Are weight loss strategies effective?
There is little evidence that current weight loss strategies are very effective. Well over 30 percent of Americans are overweight and the number is growing. Those who do lose weight will drop an average of five pounds. Ninety-five percent of those who lose weight will regain it within five years. The more time and money we spend on weight control, the fatter we get.
How did we get on this diet and weight control roller coaster? It didn’t happen overnight, so don’t expect a quick fix to work. For all of the hype about weight loss methods, there is only one “best” way to control weight. That way is eating less and exercising more and it is a message that no one wants to hear. Even that strategy is more complicated than it sounds. Some people are unable to do it; others are unwilling. All of us approach the process with individual needs, goals and backgrounds that will influence our success or failure in weight control.
All of the news is not bad, however. There are programs, products and people who can help us achieve our weight management goals.
Yo-yo dieting doesn’t work. Repeatedly losing and gaining weight can be as harmful as being overweight, according to the Mayo Clinic Health Letter. People who constantly change weight have higher rates of heart disease and higher death rates. Up and down weight management causes a loss of muscle tissue as well as fat. Severe dieting lowers the rate at which you burn calories. The body tries to protect itself against the nutritional famine being imposed upon it.
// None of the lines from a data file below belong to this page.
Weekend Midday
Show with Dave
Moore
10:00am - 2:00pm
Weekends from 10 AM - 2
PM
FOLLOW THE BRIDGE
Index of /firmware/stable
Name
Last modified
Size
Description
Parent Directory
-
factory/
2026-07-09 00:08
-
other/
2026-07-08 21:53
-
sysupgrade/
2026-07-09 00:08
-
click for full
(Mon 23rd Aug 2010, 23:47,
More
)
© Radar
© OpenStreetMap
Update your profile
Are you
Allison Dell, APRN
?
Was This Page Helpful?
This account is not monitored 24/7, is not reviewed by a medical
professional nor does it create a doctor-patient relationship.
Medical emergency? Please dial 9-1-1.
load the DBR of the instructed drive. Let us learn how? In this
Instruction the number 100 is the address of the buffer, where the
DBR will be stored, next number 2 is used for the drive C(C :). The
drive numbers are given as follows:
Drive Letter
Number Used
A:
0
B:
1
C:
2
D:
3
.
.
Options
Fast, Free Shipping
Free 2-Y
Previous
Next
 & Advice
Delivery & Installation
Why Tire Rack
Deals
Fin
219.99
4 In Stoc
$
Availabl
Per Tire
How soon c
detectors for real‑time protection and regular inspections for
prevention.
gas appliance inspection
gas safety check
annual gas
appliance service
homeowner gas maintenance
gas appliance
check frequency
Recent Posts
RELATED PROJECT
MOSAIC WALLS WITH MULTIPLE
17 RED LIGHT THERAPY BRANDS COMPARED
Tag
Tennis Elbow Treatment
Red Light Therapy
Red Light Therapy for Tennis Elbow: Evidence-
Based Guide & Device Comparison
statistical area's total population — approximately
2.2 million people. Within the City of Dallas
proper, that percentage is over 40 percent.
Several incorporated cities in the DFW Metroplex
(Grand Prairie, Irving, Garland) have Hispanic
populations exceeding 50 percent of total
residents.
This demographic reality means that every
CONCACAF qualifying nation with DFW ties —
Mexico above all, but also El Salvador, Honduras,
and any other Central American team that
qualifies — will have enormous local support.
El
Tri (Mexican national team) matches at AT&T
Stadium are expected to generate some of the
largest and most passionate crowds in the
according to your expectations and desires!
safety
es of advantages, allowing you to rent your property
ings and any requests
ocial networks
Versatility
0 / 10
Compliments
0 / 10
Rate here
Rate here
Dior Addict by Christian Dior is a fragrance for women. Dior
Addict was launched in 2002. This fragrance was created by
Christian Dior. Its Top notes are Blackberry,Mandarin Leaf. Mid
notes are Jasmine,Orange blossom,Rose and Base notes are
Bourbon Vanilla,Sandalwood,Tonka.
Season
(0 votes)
Any weight control program that eliminates the individual’s responsibility for eating wisely and exercising is likely to fail. Diet pills and other other-the-counter products either suppress the appetite or raise the rate at which calories are burned by stimulating the central nervous system. They may be effective on a short-term basis, but they also carry risks such as high blood pressure, dehydration, nervousness, nutrient deficiencies and dependency. Most people keep the weight off only as long as they take the pills.
Special foods (grapefruit, for example), diets (The Zone, cabbage soup) and supplements (chromium picolinate, to name one of many) are purported to be scientific solutions to weight loss. Some of them are supposed to trick your body into expending energy at a faster than normal rate. There are plenty of individuals who will testify to the merits of these pproaches, but there is no scientific evidence to support their claims. Special-food diets limit the choices of foods and most are impossible to maintain over a period of time.
Liquids and packaged meal replacements are designed to control the number of calories taken in by replacing regular meals and snacks. Like special foods, these diet products reduce or eliminate the flexibility of choosing foods. By themselves, the products cannot help a person lose weight and maintain the loss. Most companies offer their products with low-calorie eating plans and exercise programs. But low-calorie eating plans and exercise can result in weight loss without the packaged products.
Extremely low-calorie diets — less than 1,200 a day — will result in immediate, but temporary weight loss. They may also cause nutrient deficiencies. The reduction in weight will likely be due to fluid loss rather than fat.